I didn’t want to make too much of a negative comment on clubbing or partying, because some formative memories are in those spaces. I was trying to essentially be non-judgemental about any one space, and (instead) talk about society as a whole, but using one holiday to encapsulate that.
A lot of people resonate with the film who haven’t gone on a trip. And I think that’s because in society we put so much pressure on young men to know exactly what they’re doing, and be powerful, and run the intimacy. Also there’s so much pressure on young women to act a certain way or get rid of their virginity. I think we have to look at, culturally, how we teach young people how to have sex. There’s such a distinct lack of female pleasure – information around female pleasure – and I think that adds to all this pressure.
The film makes the point that consent isn’t enough. Was that always baked into the story you wanted to tell?
Definitely. For me, consent has become very binary. Everyone talks about “yes” and “no.” And actually we should be looking at if two people are having a good time, if they’re enjoying themselves and each other’s company. I think in general, in life we should be asking people how they are and checking in with friends and making sure that everyone’s okay. I think hopefully the message of the film is that we could be kinder to each other, and we could examine the pressure that we’re putting on each other.

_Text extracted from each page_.
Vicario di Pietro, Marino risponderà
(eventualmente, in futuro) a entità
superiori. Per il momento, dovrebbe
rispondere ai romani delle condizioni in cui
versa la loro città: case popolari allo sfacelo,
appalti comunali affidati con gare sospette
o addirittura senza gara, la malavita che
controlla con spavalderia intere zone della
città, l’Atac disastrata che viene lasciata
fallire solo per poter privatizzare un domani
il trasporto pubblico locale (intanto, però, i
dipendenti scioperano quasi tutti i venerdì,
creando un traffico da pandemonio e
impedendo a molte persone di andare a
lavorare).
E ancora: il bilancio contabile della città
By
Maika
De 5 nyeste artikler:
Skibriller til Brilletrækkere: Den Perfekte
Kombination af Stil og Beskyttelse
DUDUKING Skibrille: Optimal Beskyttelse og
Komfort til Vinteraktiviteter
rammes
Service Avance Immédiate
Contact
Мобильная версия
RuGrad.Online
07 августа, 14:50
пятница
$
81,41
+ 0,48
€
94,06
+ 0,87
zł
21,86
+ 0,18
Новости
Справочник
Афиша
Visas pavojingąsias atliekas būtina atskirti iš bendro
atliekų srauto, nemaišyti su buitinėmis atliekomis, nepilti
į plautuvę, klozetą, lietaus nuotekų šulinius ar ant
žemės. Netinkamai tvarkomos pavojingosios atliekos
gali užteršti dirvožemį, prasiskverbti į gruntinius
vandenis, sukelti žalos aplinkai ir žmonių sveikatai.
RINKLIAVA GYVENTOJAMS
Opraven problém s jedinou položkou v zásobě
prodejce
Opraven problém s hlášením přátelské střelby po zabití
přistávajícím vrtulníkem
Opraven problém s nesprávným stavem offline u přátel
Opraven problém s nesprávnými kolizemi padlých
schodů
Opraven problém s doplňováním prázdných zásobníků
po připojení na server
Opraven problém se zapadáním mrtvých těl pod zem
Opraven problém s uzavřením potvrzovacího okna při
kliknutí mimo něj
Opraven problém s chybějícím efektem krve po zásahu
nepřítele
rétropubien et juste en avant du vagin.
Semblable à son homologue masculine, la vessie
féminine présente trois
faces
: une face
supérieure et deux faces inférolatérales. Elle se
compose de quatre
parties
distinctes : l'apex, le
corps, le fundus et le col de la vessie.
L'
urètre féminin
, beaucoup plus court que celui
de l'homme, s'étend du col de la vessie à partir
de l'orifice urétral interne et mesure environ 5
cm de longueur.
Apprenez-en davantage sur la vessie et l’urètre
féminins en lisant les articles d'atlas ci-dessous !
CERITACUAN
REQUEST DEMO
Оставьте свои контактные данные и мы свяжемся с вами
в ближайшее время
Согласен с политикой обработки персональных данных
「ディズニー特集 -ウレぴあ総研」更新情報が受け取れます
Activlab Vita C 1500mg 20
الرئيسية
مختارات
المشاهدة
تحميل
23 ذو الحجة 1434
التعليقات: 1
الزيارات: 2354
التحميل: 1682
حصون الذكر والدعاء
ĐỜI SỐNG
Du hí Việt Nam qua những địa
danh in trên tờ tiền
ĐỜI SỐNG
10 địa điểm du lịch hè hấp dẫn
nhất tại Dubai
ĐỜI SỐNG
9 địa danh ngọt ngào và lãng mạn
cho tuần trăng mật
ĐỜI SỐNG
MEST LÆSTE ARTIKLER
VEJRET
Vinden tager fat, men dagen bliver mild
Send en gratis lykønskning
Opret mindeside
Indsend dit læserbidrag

_What to work on_. Print everything in the interview about the film from "A lot of people" down to "all this pressure.".

_Task result_.
A lot of people resonate with the film who haven’t gone on a trip. And I think that’s because in society we put so much pressure on young men to know exactly what they’re doing, and be powerful, and run the intimacy. Also there’s so much pressure on young women to act a certain way or get rid of their virginity. I think we have to look at, culturally, how we teach young people how to have sex. There’s such a distinct lack of female pleasure – information around female pleasure – and I think that adds to all this pressure.